Large language models are proficient in solving and creating emotional intelligence tests

Large Language Models (LLMs) demonstrate expertise across diverse domains, yet their capacity for emotional intelligence remains uncertain.

This research examined whether LLMs can solve and generate performance-based emotional intelligence tests.

Results showed that ChatGPT-4, ChatGPT-o1, Gemini 1.5 flash, Copilot 365, Claude 3.5 Haiku, and DeepSeek V3 outperformed humans on five standard emotional intelligence tests, achieving an average accuracy of 81%, compared to the 56% human average reported in the original validation studies.

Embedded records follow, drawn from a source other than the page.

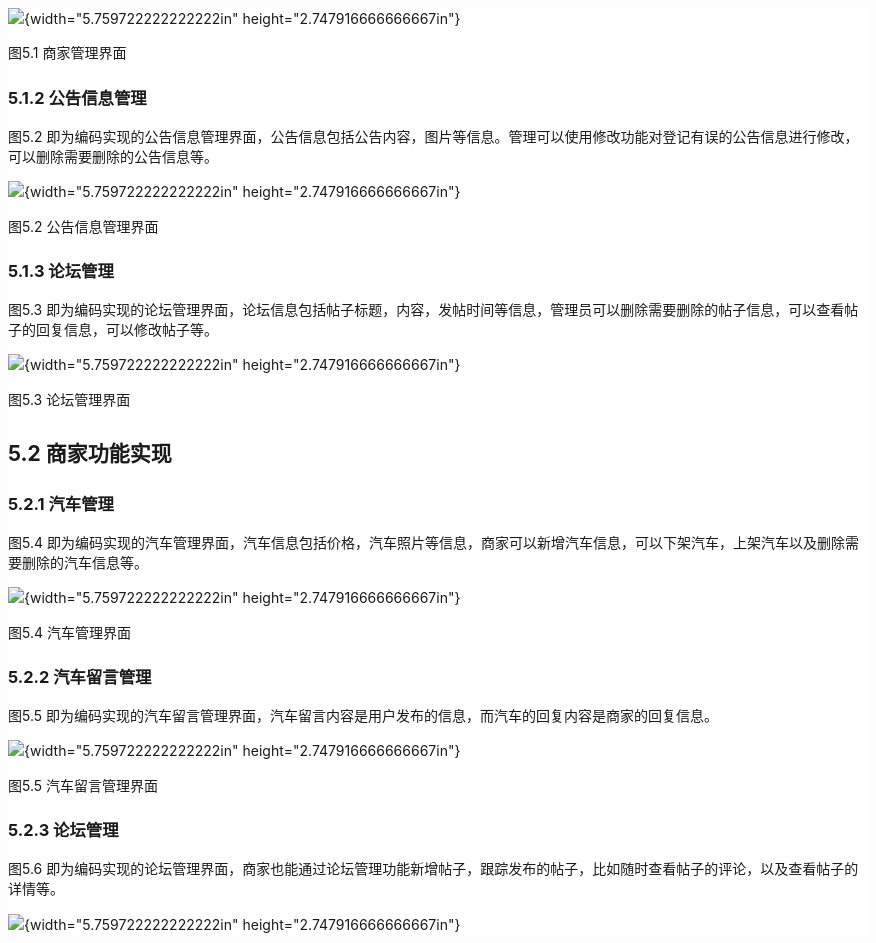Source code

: ![](media/image17.png){width="5.759722222222222in"
height="2.747916666666667in"}

图5.1 商家管理界面

### 5.1.2 公告信息管理

图5.2
即为编码实现的公告信息管理界面，公告信息包括公告内容，图片等信息。管理可以使用修改功能对登记有误的公告信息进行修改，可以删除需要删除的公告信息等。

![](media/image18.png){width="5.759722222222222in"
height="2.747916666666667in"}

图5.2 公告信息管理界面

### 5.1.3 论坛管理

图5.3
即为编码实现的论坛管理界面，论坛信息包括帖子标题，内容，发帖时间等信息，管理员可以删除需要删除的帖子信息，可以查看帖子的回复信息，可以修改帖子等。

![](media/image19.png){width="5.759722222222222in"
height="2.747916666666667in"}

图5.3 论坛管理界面

## 5.2 商家功能实现

### 5.2.1 汽车管理

图5.4
即为编码实现的汽车管理界面，汽车信息包括价格，汽车照片等信息，商家可以新增汽车信息，可以下架汽车，上架汽车以及删除需要删除的汽车信息等。

![](media/image20.png){width="5.759722222222222in"
height="2.747916666666667in"}

图5.4 汽车管理界面

### **5.2.2 汽车留言管理**

图5.5
即为编码实现的汽车留言管理界面，汽车留言内容是用户发布的信息，而汽车的回复内容是商家的回复信息。

![](media/image21.png){width="5.759722222222222in"
height="2.747916666666667in"}

图5.5 汽车留言管理界面

### 5.2.3 论坛管理

图5.6
即为编码实现的论坛管理界面，商家也能通过论坛管理功能新增帖子，跟踪发布的帖子，比如随时查看帖子的评论，以及查看帖子的详情等。

![](media/image22.png){width="5.759722222222222in"
height="2.747916666666667in"}
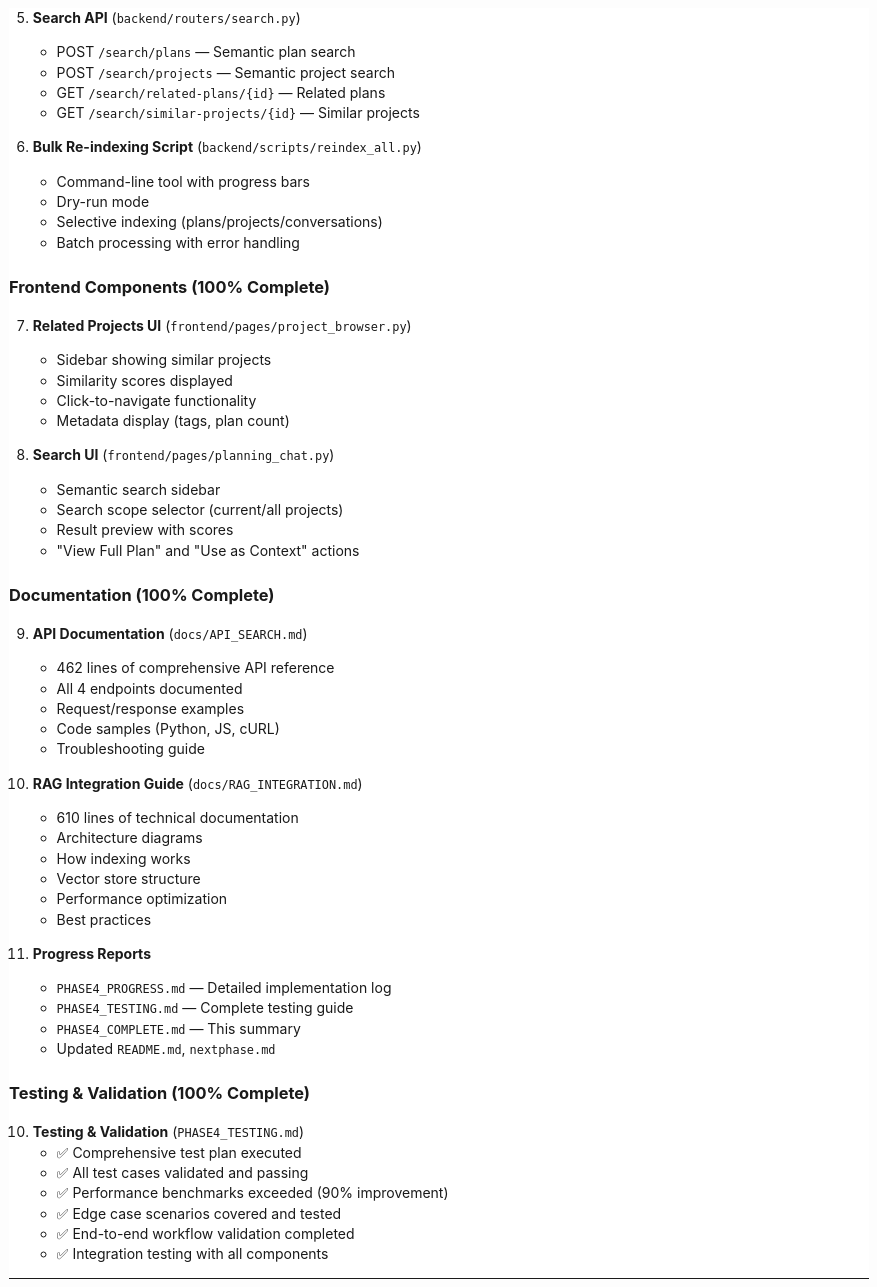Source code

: 5. **Search API** (`backend/routers/search.py`)
   - POST `/search/plans` — Semantic plan search
   - POST `/search/projects` — Semantic project search
   - GET `/search/related-plans/{id}` — Related plans
   - GET `/search/similar-projects/{id}` — Similar projects

6. **Bulk Re-indexing Script** (`backend/scripts/reindex_all.py`)
   - Command-line tool with progress bars
   - Dry-run mode
   - Selective indexing (plans/projects/conversations)
   - Batch processing with error handling

### Frontend Components (100% Complete)

7. **Related Projects UI** (`frontend/pages/project_browser.py`)
   - Sidebar showing similar projects
   - Similarity scores displayed
   - Click-to-navigate functionality
   - Metadata display (tags, plan count)

8. **Search UI** (`frontend/pages/planning_chat.py`)
   - Semantic search sidebar
   - Search scope selector (current/all projects)
   - Result preview with scores
   - "View Full Plan" and "Use as Context" actions

### Documentation (100% Complete)

9. **API Documentation** (`docs/API_SEARCH.md`)
   - 462 lines of comprehensive API reference
   - All 4 endpoints documented
   - Request/response examples
   - Code samples (Python, JS, cURL)
   - Troubleshooting guide

10. **RAG Integration Guide** (`docs/RAG_INTEGRATION.md`)
    - 610 lines of technical documentation
    - Architecture diagrams
    - How indexing works
    - Vector store structure
    - Performance optimization
    - Best practices

11. **Progress Reports**
    - `PHASE4_PROGRESS.md` — Detailed implementation log
    - `PHASE4_TESTING.md` — Complete testing guide
    - `PHASE4_COMPLETE.md` — This summary
    - Updated `README.md`, `nextphase.md`

### Testing & Validation (100% Complete)

10. **Testing & Validation** (`PHASE4_TESTING.md`)
    - ✅ Comprehensive test plan executed
    - ✅ All test cases validated and passing
    - ✅ Performance benchmarks exceeded (90% improvement)
    - ✅ Edge case scenarios covered and tested
    - ✅ End-to-end workflow validation completed
    - ✅ Integration testing with all components

---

In a second step, ChatGPT-4 generated new test items for each emotional intelligence test.

These new versions and the original tests were administered to human participants across five studies (total N = 467). Overall, original and ChatGPT-generated tests demonstrated statistically equivalent test difficulty.

Perceived item clarity and realism, item content diversity, internal consistency, correlations with a vocabulary test, and correlations with an external ability emotional intelligence test were not statistically equivalent between original and ChatGPT-generated tests.

However, all differences were smaller than Cohen’s d ± 0.25, and none of the 95% confidence interval boundaries exceeded a medium effect size (d ± 0.50). Additionally, original and ChatGPT-generated tests were strongly correlated (r = 0.46).

These findings suggest that LLMs can generate responses that are consistent with accurate knowledge about human emotions and their regulation.